Of course, the talk on Twitter seems to be whether or not the audience are a representative sample, given the left-wing bias that seems to be there. It isn't just Twitter-it turns out to be making the headlines of some papers, and even more eyebrows are raised when it turns out the organization that put the audience together, ComRes, are the same ones currently predicting a 100-seat Tory majority.

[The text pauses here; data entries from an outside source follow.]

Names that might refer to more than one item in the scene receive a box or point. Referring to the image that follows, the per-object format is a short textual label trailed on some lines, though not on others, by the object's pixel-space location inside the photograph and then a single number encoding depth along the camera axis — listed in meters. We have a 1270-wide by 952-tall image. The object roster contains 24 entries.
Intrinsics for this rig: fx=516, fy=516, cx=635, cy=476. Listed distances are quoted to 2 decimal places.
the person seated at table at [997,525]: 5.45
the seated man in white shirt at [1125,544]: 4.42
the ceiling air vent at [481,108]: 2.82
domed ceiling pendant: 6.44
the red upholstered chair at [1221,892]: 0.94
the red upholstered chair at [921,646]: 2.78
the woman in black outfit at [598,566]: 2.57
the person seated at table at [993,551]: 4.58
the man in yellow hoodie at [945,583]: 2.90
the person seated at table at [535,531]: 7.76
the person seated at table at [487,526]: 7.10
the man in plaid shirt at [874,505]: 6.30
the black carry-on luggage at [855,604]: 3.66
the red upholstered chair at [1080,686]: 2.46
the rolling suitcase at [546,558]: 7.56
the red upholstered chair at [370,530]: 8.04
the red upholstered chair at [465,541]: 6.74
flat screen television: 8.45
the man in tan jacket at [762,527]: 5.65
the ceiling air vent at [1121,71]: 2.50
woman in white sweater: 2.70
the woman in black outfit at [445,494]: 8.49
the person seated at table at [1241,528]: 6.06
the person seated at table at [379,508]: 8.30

One thing that does seem to get applause, quite continually and surprisingly, are mentions of Brexit, of separating ourselves from the single market. (At one point, while Farron's speaking, he's being cheered. The second he gets onto the single market, the cheering dies away. It's bizarre.) Maybe Crosby's right to have the Tories putting it front and centre for the last week. One thing the debate does seem to do for the Tories-as two of them did in 2015-is the "coalition of chaos" thing, in which Cameron was basically able to stand aside, point at Miliband and say, "Look at these harpies beating up this idiot." As, if the Tories lost, it would likely be a hung parliament, Rudd's allowed to do exactly the same thing here.

 Meanwhile, if I worked at YouGov-well, I'd know what they're thinking. They're continually producing projections that are completely at odds with everyone else's. While last time, all the polls turned out to be wrong-apart from Crosby's internal polling by Jim Messina-they all had the parties within, at the most, a couple of points from each other. This time, they've got differences of 12 points between them.

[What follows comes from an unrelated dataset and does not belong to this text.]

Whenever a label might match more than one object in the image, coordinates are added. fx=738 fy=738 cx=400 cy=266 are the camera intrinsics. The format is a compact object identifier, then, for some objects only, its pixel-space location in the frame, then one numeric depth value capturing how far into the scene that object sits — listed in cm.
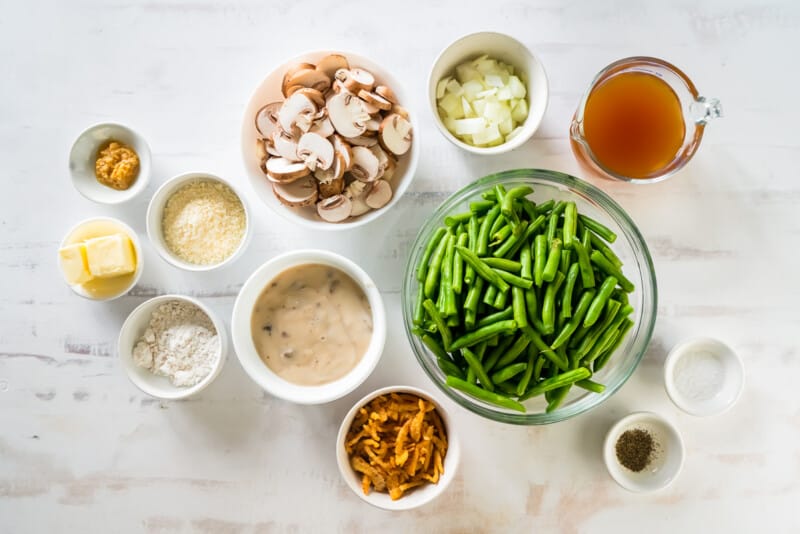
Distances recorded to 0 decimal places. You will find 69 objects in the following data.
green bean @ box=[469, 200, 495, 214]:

It's pretty hard to know what to think, but this is Jim Messina's-the Tories' current pollster and the one who helped them win in 2015-response.
 

 

And he-the guy who won Barack Obama two election victories-is not exactly risky with his reputation.

Wednesday, 31 May 2017

The Election Diaries: Day 43: Tuesday 30th May 2017: Monsters Raving


Tuesday 30th May 2017
Day 43

Why. Why, why, why.

After you've seen your would-be Home Secretary get crucified, with that stupid LBC interview being played over and over again of her forgetting her numbers, wouldn't you at least check the things before you went on air?

Seriously, wouldn't you have half a clue?

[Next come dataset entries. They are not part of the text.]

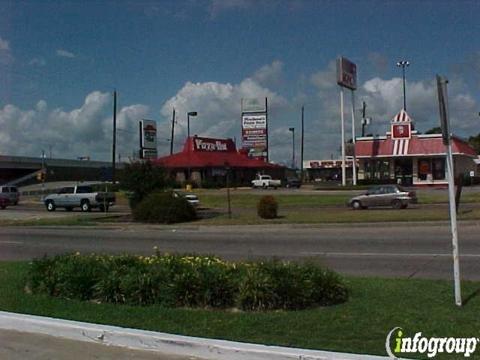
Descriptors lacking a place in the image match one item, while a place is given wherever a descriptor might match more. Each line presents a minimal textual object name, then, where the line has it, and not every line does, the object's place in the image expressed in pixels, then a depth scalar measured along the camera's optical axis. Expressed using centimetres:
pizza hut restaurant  7469
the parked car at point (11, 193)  5325
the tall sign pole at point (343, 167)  6169
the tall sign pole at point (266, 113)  9141
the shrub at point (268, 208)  2875
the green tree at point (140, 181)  3200
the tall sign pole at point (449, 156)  730
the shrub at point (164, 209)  2880
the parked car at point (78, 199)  4181
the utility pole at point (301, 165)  11116
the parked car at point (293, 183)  7381
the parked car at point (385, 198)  3384
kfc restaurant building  6231
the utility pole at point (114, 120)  6728
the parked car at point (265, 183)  7217
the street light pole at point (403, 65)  8056
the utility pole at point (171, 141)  8991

My father sums it up when he comes in from playing football, I ask him if he's OK, and he launches into "Hmm, well, I'm not sure, let me just-I will be able to tell you in a moment, at the moment I cannot quite lay my hands on that answer-"

And, of course, the Corbynistas start sending Emma Barnett, the journalist who found herself with a guy who had so little clue about his own policy I'd be better off asking one of the cashiers at Waitrose about skydiving, a whole bunch of abuse for having the nerve to do her job, because how dare anyone criticise Lord Jesus of Corbyn? The best tweet has to be this one:

It's tough to choose, but I think the ***BREAKING NEWS*** bit is my favourite. I don't know whether to hope these guys genuinely saw it as some sort of Watergate or not.

Meanwhile, I'm trying to figure out how to get out there campaigning, and with a lot of messaging one of my friends, we manage to figure out a way. That's a problem with having AS that another 20-year-old campaigner probably wouldn't face-the dyspraxia leaves my spatial awareness off but my anxiety means that I have to prepare for things in advance. I can't just hop on a bus.

Of course, then we have the battle of the polls in the evening, and if I was a pollster, I'd really be thinking about junking the whole thing in after the last two years, because the latest genius result has one showing a hung parliament and another having the Tories winning a 100-seat majority, at least. I'm starting to wonder if some people just get annoyed permanently snatching the phone up to hear someone chirp "Can I just ask who you're voting for?" and so shove out any old name just to get them to leave them alone. Personally, I'd be tempted to tell them the Monster Raving Loony Party and dare them to question the choice.